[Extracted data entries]

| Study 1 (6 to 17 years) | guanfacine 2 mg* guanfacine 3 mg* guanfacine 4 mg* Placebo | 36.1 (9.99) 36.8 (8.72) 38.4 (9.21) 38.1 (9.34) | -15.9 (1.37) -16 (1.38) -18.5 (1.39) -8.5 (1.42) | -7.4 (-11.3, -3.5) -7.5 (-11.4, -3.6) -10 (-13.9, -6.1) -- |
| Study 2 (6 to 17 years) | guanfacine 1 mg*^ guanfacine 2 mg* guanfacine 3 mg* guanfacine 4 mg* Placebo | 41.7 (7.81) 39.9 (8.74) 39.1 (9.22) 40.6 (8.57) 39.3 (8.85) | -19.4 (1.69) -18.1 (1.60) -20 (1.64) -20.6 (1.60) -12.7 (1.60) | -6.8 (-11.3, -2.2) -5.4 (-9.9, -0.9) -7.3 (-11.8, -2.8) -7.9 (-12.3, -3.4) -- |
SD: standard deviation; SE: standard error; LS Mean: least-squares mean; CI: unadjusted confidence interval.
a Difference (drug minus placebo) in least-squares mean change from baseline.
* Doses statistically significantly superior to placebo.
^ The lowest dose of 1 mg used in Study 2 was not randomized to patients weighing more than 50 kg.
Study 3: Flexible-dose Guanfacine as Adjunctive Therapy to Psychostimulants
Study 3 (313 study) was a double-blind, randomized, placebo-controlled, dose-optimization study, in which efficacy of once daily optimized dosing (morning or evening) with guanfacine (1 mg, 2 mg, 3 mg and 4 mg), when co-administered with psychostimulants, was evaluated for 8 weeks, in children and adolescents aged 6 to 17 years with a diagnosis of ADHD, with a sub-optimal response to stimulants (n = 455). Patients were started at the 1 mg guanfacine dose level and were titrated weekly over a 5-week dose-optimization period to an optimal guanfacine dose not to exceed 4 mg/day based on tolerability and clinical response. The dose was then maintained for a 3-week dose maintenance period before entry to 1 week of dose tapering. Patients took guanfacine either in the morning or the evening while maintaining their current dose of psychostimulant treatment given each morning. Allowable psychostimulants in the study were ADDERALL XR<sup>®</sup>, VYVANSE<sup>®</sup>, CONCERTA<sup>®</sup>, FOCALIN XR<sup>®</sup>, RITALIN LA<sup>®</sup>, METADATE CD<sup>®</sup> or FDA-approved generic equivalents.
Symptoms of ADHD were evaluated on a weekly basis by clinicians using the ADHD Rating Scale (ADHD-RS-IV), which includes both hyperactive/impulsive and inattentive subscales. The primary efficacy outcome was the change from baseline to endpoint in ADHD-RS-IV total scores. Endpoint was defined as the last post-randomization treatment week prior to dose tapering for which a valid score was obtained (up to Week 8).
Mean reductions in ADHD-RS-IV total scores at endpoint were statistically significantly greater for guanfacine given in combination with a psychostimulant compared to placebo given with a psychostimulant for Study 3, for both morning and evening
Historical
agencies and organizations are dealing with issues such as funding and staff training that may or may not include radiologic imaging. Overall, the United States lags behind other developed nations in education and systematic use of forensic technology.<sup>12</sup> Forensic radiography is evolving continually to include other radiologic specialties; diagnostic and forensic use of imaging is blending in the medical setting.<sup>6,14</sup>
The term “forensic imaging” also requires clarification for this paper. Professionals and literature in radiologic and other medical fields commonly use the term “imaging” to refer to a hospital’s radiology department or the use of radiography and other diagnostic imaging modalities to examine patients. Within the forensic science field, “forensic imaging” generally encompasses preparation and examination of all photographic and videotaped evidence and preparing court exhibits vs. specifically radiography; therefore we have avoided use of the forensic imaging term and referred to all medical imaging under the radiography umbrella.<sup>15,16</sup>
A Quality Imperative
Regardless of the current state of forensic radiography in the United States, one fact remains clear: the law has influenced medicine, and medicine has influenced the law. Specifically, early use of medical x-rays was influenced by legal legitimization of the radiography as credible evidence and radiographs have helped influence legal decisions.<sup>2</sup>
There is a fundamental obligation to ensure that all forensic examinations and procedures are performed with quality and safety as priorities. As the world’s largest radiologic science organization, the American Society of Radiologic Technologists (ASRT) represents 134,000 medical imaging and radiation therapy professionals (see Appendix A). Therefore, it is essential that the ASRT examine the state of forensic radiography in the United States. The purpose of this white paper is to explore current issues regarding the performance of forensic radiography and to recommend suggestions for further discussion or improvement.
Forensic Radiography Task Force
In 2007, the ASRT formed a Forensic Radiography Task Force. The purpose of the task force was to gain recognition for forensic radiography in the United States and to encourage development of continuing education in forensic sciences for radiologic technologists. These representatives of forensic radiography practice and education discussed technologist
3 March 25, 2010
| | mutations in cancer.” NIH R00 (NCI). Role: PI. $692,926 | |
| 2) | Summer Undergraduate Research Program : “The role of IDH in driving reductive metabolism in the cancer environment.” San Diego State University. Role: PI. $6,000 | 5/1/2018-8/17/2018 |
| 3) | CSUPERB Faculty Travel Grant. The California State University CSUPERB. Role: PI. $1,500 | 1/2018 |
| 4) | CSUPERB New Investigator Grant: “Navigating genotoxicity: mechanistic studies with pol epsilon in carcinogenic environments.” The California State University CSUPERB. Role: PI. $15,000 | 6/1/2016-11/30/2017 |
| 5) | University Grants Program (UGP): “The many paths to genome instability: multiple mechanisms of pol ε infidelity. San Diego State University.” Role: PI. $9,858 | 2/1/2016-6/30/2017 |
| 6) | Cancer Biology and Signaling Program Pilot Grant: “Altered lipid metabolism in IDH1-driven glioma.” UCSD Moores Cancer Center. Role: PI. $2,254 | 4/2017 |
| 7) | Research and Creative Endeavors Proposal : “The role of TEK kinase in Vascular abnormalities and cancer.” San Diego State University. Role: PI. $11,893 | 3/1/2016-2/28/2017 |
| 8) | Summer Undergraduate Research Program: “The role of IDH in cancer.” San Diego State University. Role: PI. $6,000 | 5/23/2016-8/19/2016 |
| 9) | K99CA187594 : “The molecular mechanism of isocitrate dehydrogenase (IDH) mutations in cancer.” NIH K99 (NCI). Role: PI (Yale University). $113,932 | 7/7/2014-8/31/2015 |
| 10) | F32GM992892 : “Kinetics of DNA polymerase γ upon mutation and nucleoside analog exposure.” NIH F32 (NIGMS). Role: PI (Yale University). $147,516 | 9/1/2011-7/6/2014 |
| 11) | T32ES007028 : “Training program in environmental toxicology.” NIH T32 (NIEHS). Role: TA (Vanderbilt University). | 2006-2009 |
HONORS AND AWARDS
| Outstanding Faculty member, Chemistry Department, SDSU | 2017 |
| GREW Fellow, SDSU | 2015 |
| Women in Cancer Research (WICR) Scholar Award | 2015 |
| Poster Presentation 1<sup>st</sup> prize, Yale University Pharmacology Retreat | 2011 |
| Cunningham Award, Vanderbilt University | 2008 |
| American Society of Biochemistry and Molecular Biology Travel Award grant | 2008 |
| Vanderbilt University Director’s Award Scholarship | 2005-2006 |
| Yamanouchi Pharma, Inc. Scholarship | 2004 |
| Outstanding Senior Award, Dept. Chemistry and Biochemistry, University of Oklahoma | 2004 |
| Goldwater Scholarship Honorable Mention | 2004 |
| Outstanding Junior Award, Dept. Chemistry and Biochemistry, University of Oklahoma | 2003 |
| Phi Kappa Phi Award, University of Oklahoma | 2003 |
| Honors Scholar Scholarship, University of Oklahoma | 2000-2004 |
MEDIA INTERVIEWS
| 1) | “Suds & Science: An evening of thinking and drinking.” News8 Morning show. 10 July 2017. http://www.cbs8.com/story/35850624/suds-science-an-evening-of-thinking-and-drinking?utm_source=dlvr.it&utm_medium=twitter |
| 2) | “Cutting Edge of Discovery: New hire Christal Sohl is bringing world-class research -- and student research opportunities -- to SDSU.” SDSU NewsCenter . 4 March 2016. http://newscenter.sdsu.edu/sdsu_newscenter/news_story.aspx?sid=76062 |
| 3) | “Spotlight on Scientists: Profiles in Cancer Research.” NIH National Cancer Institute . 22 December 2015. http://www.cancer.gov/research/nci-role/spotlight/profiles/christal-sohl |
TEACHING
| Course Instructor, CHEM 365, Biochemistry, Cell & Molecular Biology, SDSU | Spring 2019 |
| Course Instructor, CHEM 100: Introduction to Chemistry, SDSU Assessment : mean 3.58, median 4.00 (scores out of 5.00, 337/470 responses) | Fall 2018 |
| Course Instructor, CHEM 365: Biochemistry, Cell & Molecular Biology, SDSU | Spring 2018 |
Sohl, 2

● **Work request**: Set down exactly the lines that begin with the one containing "Spring 2018 |" and end with the last line above, and no others.

● **Worked solution**:
| Course Instructor, CHEM 365: Biochemistry, Cell & Molecular Biology, SDSU | Spring 2018 |
Sohl, 2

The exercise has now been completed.